Over 70 percent of the rooftops in Ram-On, a small picturesque town in Israel’s north, are covered in Germany-based Aleo Solar photovoltaic panels for a total capacity of 1,250 kW that both powers the town and, when produced in excess, is fed back into the local grid.
While Israel has slowly gained recognition as a world innovator in solar technology, and recently approved installation of several medium-scale projects in the country’s southern Negev desert, Israel still lags behind in small-scale residential installations.
To incentivize these projects, in 2008 the Israeli government authorized a 20-year 1.97 NIS-per-kWh feed-in tariff for residential projects up to 15 kW with a construction cap of 50 MW over 7 years.
If consumers manage to produce excess electricity they sell back to the grid, as in Ram-On, they have the ability to make even more money from the solar panels. That’s why Aleo Solar says deployment in Israel has been so succesful over the past few years.

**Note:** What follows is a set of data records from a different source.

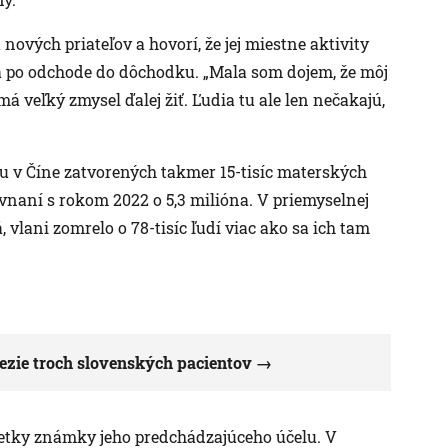
nových priateľov a hovorí, že jej miestne aktivity
 po odchode do dôchodku. „Mala som dojem, že môj
á veľký zmysel ďalej žiť. Ľudia tu ale len nečakajú,
u v Číne zatvorených takmer 15-tisíc materských
ovnaní s rokom 2022 o 5,3 milióna. V priemyselnej
, vlani zomrelo o 78-tisíc ľudí viac ako sa ich tam
vezie troch slovenských pacientov
šetky známky jeho predchádzajúceho účelu. V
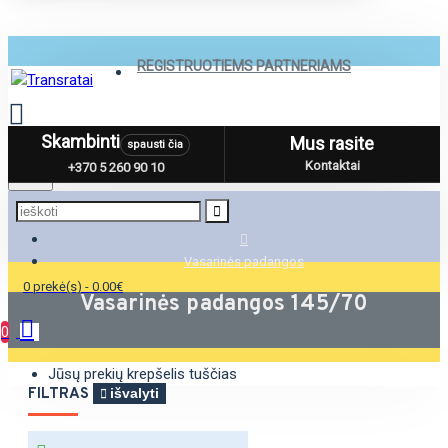
REGISTRUOTIEMS PARTNERIAMS
Skambinti
Mus rasite
spausti čia
Menu
Kontaktai
+370 5 260 90 10
Vasarinės padangos
0 prekė(s) - 0.00€
Vasarinės padangos 145/70
0
Jūsų prekių krepšelis tuščias
FILTRAS
išvalyti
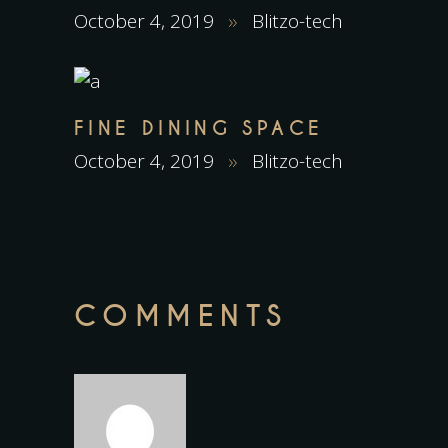
October 4, 2019
Blitzo-tech
FINE DINING SPACE
October 4, 2019
Blitzo-tech
COMMENTS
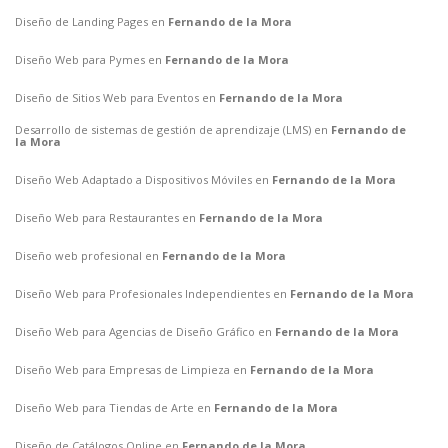
Diseño de Landing Pages en
Fernando de la Mora
Diseño Web para Pymes en
Fernando de la Mora
Diseño de Sitios Web para Eventos en
Fernando de la Mora
Desarrollo de sistemas de gestión de aprendizaje (LMS) en
Fernando de
la Mora
Diseño Web Adaptado a Dispositivos Móviles en
Fernando de la Mora
Diseño Web para Restaurantes en
Fernando de la Mora
Diseño web profesional en
Fernando de la Mora
Diseño Web para Profesionales Independientes en
Fernando de la Mora
Diseño Web para Agencias de Diseño Gráfico en
Fernando de la Mora
Diseño Web para Empresas de Limpieza en
Fernando de la Mora
Diseño Web para Tiendas de Arte en
Fernando de la Mora
Diseño de Catálogos Online en
Fernando de la Mora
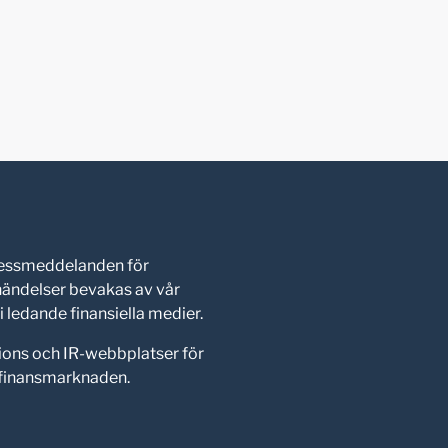
pressmeddelanden för
shändelser bevakas av vår
 ledande finansiella medier.
ions och IR-webbplatser för
d finansmarknaden.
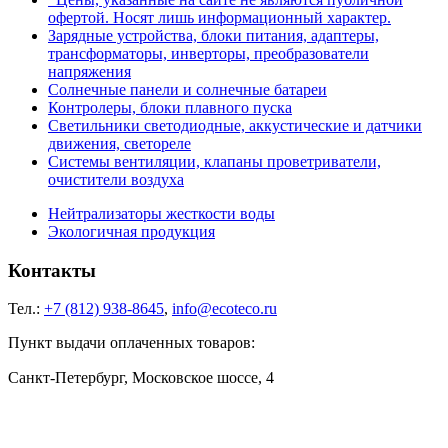
офертой. Носят лишь информационный характер.
Зарядные устройства, блоки питания, адаптеры,
трансформаторы, инверторы, преобразователи
напряжения
Солнечные панели и солнечные батареи
Контролеры, блоки плавного пуска
Светильники светодиодные, аккустические и датчики
движения, светореле
Системы вентиляции, клапаны проветриватели,
очистители воздуха
Нейтрализаторы жесткости воды
Экологичная продукция
Контакты
Тел.:
+7 (812) 938-8645
,
info@ecoteco.ru
Пункт выдачи оплаченных товаров:
Санкт-Петербург, Московское шоссе, 4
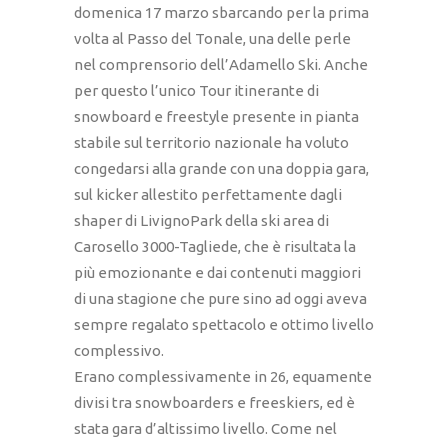
domenica 17 marzo sbarcando per la prima
volta al Passo del Tonale, una delle perle
nel comprensorio dell’Adamello Ski. Anche
per questo l’unico Tour itinerante di
snowboard e freestyle presente in pianta
stabile sul territorio nazionale ha voluto
congedarsi alla grande con una doppia gara,
sul kicker allestito perfettamente dagli
shaper di LivignoPark della ski area di
Carosello 3000-Tagliede, che è risultata la
più emozionante e dai contenuti maggiori
di una stagione che pure sino ad oggi aveva
sempre regalato spettacolo e ottimo livello
complessivo.
Erano complessivamente in 26, equamente
divisi tra snowboarders e freeskiers, ed è
stata gara d’altissimo livello. Come nel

But small-scale projects aside, Israel has also deployed few medium or large scale solar installations. The country’s largest installation is a 4.9 MW solar field in Kibbutz Ketura, which was built by Arava Power with the promise of a 20-year power purchase agreement from the Israeli government.
Yet Israel’s total solar capacity is currently under 48 MW, something the government is hoping to change as it races towards a 10% renewables goal by 2020. Residents like those of Ram-On may hold the keys to solving at least a piece of Israel’s energy puzzle.